Deep down, I know a life in Ithaca isn’t right for me, even if Wyatt weren’t in the picture. He’s just making that decision easier, clearer.

“Maybe that’s the right move.” I hardly believe what I’m saying. “What do I do about a job, though?”

“We brainstorm. Talk to everyone and anyone in a hundred-mile radius. We’ll come up with something. We always do, don’t we?”

She’s talking about the little found family we’ve made on the ranch—how, come hell or high water, the Lucks and the Rivers and the Powells work together to find a solution and make things work.

I feel all mushy inside, knowing they have my back.

Dad and my professors will forgive me. But I’ll never be able to forgive myself if I don’t go after what I want.

I want to stay in Texas and be with Wyatt and rock some sort of veterinary surgeon position that doesn’t require me to sacrifice my happiness.

“We do figure it out, yeah,” I say.

I hear the smile in Mollie’s voice when she replies, “Keep the faith.”

I climb into bed at seven thirty.
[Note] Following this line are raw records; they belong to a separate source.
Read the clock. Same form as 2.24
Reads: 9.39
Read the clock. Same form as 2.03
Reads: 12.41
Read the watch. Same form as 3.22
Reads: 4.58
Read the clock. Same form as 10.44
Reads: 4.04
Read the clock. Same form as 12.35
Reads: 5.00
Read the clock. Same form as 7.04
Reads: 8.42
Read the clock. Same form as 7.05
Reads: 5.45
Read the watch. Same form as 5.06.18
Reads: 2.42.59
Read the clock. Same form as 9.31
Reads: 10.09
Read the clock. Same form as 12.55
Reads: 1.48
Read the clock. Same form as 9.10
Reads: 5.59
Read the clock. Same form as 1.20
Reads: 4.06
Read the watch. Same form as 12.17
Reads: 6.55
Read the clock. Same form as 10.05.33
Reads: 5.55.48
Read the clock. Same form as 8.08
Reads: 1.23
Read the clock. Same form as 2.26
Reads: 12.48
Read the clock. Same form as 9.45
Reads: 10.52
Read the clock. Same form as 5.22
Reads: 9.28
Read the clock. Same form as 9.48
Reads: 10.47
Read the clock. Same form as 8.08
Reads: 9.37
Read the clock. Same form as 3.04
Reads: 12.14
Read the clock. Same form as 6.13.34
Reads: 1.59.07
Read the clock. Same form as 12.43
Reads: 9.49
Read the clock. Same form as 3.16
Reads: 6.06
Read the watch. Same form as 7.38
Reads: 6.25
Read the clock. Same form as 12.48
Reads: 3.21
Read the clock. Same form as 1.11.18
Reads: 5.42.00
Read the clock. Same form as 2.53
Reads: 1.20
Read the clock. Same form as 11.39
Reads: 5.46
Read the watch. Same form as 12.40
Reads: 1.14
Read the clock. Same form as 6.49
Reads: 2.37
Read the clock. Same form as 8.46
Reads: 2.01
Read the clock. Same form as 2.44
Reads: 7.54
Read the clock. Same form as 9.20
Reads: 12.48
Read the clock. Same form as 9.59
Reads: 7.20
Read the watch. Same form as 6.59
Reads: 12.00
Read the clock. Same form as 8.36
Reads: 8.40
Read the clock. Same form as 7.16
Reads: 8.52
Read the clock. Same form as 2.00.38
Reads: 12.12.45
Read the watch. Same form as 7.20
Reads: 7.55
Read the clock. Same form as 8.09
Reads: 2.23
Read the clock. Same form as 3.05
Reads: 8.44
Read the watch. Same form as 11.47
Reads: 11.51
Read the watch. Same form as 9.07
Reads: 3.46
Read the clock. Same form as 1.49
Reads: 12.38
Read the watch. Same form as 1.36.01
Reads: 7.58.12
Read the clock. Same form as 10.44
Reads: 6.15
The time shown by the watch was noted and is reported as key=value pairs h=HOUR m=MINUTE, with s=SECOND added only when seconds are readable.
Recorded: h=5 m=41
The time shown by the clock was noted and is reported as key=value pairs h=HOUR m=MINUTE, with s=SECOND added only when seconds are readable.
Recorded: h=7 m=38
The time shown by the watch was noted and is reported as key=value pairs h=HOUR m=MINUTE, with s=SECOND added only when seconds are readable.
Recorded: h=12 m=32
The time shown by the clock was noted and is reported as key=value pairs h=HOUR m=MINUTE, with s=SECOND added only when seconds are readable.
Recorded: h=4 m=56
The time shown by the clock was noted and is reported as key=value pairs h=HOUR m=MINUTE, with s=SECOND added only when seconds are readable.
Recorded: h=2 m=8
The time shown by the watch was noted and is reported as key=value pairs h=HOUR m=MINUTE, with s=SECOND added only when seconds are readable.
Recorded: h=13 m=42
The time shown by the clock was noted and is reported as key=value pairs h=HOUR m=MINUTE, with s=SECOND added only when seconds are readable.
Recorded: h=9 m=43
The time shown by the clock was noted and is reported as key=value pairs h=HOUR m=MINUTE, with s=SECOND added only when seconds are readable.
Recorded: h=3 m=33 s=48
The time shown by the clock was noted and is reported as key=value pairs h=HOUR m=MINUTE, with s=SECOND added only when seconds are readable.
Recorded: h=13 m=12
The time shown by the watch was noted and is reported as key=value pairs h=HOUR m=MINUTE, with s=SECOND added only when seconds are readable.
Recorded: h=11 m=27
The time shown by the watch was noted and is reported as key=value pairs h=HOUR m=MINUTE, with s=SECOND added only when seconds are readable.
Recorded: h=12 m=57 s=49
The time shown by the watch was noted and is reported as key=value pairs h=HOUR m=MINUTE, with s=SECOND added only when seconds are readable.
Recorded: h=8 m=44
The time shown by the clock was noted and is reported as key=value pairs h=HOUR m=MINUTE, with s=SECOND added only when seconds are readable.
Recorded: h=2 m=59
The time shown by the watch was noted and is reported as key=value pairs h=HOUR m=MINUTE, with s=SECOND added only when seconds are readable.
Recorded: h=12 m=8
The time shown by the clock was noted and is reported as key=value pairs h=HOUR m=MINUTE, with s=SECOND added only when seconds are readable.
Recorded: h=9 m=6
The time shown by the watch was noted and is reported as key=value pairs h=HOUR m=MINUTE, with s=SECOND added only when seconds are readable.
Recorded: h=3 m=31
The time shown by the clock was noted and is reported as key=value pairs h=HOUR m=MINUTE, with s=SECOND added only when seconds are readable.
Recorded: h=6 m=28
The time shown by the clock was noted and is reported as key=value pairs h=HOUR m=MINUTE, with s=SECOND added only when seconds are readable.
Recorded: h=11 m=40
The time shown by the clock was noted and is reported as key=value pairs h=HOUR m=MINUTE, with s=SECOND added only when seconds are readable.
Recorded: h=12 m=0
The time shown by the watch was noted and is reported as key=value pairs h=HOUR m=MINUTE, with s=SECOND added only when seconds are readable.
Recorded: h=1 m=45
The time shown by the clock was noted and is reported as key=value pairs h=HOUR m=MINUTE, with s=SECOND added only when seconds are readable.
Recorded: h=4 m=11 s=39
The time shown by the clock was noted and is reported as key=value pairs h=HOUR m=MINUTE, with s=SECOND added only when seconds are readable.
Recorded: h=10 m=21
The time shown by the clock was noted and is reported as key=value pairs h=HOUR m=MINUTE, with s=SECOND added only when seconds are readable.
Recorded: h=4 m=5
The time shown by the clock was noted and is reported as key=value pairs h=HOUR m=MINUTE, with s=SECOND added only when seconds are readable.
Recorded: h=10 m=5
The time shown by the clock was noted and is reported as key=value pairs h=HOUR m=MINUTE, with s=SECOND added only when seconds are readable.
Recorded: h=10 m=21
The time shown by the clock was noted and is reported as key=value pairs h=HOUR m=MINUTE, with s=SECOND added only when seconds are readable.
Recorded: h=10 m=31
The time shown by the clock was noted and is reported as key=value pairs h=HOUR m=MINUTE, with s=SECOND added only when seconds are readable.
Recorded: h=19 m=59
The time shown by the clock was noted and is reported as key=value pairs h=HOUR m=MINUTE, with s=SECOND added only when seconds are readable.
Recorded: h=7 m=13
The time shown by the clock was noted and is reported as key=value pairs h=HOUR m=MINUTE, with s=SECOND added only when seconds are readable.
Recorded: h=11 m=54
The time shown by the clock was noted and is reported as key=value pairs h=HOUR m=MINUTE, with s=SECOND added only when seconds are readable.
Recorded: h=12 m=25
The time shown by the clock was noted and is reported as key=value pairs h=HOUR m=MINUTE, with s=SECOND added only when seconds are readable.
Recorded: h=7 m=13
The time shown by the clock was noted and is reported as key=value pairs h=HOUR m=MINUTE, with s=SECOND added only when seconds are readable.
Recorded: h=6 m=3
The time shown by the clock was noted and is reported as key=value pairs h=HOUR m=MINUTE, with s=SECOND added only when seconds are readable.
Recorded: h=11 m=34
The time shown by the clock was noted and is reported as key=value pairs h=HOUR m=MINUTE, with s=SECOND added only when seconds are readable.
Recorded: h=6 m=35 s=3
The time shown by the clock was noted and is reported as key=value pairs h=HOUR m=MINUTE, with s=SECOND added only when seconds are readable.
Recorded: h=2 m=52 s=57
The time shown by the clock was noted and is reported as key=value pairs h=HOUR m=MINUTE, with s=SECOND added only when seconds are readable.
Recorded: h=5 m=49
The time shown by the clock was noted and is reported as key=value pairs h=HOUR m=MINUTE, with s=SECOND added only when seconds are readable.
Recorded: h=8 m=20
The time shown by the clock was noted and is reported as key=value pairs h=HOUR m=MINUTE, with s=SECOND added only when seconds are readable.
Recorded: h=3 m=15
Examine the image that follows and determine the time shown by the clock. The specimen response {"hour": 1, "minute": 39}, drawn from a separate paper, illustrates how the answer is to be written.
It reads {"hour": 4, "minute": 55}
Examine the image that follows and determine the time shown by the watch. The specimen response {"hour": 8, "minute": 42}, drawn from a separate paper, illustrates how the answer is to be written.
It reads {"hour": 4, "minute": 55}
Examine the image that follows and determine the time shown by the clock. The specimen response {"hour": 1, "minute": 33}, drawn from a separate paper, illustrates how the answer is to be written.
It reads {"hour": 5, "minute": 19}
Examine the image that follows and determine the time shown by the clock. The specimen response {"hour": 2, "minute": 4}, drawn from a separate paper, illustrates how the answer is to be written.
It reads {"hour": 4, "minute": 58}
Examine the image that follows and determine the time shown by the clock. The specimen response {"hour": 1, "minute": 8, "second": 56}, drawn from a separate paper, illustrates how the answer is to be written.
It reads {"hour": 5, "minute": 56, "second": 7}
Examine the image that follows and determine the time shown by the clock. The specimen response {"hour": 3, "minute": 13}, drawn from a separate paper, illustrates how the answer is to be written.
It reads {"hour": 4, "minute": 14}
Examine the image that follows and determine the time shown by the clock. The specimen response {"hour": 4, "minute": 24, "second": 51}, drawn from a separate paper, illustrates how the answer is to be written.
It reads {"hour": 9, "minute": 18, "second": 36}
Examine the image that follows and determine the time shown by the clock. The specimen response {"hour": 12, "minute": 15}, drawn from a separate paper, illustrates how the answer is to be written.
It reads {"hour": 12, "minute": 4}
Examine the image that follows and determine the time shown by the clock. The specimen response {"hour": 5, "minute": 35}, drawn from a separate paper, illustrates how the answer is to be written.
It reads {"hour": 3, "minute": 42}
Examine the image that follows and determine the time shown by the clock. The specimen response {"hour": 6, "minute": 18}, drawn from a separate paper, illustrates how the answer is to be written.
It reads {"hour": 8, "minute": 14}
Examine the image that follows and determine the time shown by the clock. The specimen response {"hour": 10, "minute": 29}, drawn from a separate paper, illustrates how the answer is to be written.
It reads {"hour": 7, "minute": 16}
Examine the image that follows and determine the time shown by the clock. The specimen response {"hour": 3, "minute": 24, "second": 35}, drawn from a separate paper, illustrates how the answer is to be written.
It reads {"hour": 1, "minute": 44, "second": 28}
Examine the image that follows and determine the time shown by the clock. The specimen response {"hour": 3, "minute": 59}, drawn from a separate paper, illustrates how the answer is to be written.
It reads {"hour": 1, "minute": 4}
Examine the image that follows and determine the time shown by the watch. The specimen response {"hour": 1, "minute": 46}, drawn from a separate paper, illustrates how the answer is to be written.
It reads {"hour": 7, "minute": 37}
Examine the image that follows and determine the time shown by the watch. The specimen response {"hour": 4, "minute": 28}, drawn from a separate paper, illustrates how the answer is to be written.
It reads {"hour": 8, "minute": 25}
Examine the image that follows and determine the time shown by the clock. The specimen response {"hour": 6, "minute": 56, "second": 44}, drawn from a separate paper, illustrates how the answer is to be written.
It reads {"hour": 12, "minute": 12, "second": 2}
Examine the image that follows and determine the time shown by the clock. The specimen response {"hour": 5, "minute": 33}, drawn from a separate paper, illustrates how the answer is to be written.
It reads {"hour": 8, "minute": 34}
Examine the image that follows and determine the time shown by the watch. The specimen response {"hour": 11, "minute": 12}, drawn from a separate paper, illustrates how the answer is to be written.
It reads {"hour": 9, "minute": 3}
Not super early by ranch standards, but compared to last night’s late bedtime, it makes me feel like I’m in third grade again, when Mom and Dad would put me to bed while it was still light outside.

I’m beat. I can barely keep my eyes open as I read a book on my Kindle. But when I shut off the light at quarter past eight, I can’t fall asleep. Mostly because I’m thinking about what I’d be doing right now if I were in Wyatt’s bed instead of my own.